Et croyez-moi toutes les questions évoqués dans mon discours ont été débattus de long en large dans les différents ateliers. Et, à notre niveau à Arc-en-ciel, nous avons produit un document bien étudié dans lequel nous avons consigné toutes nos recommandations. Ce document a été distribué à tous les participants.
Pensez-vous que ce dialogue permettra à la Mauritanie de solder la crise ou la tension politique consécutive au putsch d’août 2008 ? Ne craignez-vous pas que ce dialogue ne serve de prétexte à l’actuel président pour modifier la Constitution qui limite le mandat présidentiel à deux ?
Ce dialogue porte sur tous les problèmes majeurs du pays. C’est un dialogue national inclusif qui n’occulte aucun sujet si tabou soit-il.
Sur le plan politique, des propositions ambitieuses ont jusque là été avancées par les uns et les autres, et j’ose espérer qu’il en sortira quelque chose de positif.
Quant à la modification de la constitution, il en est bien question comme prévu par la feuille de route qui a fixé la thématique du dialogue.
Mais cette modification ne devrait pas concerner les mandats même si depuis quelques jours, les partisans du pouvoir se mobilisent dans ce sens et orientent les débats au niveau de l’atelier concerné par les réformes constitutionnelles.
Ces manœuvres dilatoires ont été dénoncées par toute l’opposition dialoguiste en bloc qui a mis en garde le pouvoir de s’immiscer dans le déroulement du dialogue.
Le PMC Arc-en-ciel a publié lundi un communiqué dans ce sens manifestant ainsi sa désapprobation.
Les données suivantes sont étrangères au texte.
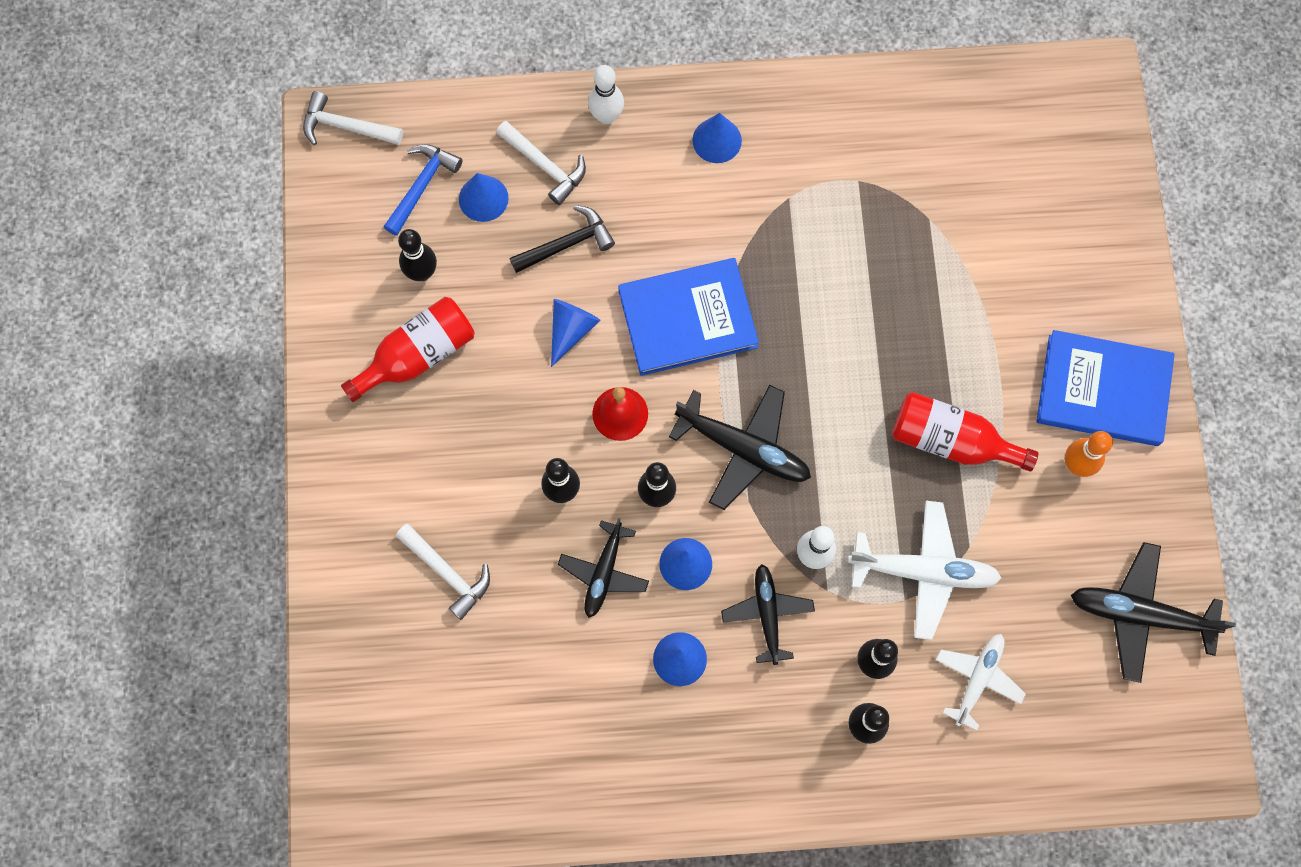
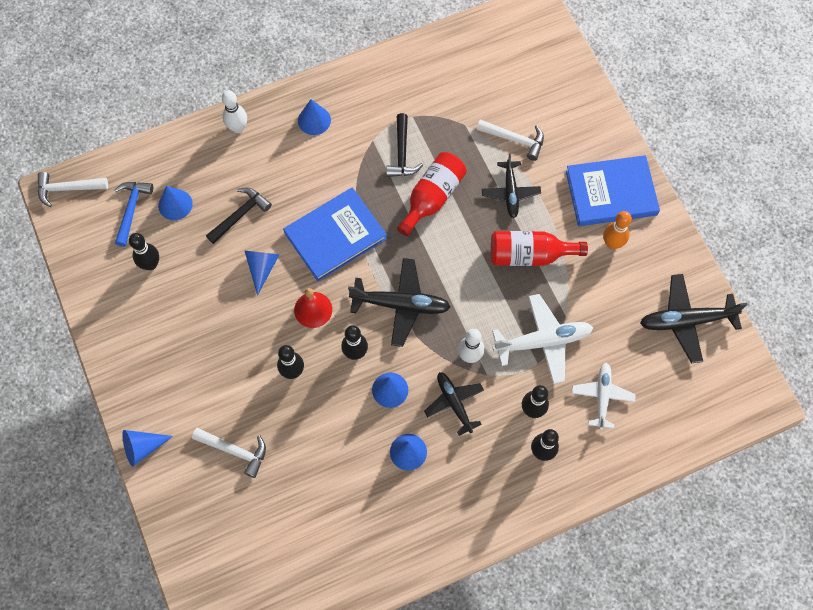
camera: 20 degrees left, 5 degrees down
(327, 524) = (142, 448): none -> blue cone
(418, 355) = (166, 317): red bottle -> red bottle (432, 197)
(545, 166) = (209, 171): white hammer -> white hammer (515, 140)
(604, 572) = (339, 414): black plane -> black plane (510, 192)
(823, 230) = (402, 153): none -> black hammer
Diriez-vous à vos amis du FNDU et du RFD qui ont boycotté ce dialogue qu’ils ont raté une bonne occasion ? Les arguments qu’ils ont évoqués ne vous paraissent-ils pas convaincants ?
Ceux qui ont refusé d’aller au dialogue ont certainement leurs raisons, je crois que c’est à eux de vous répondre. Quant à nous, nous croyons au dialogue et j’avoue que nous avons été agréablement surpris par le comportement du pouvoir qui a traité avec nous d’égal à égal.
C’est ainsi qu’au finish, nous menons le dialogue conjointement et en parfaite harmonie. Au niveau de toutes les commissions, nous-je veux dire l’opposition-nous sommes représentés de manière paritaire et nous nous considérons comme des partenaires à part entière de ce dialogue.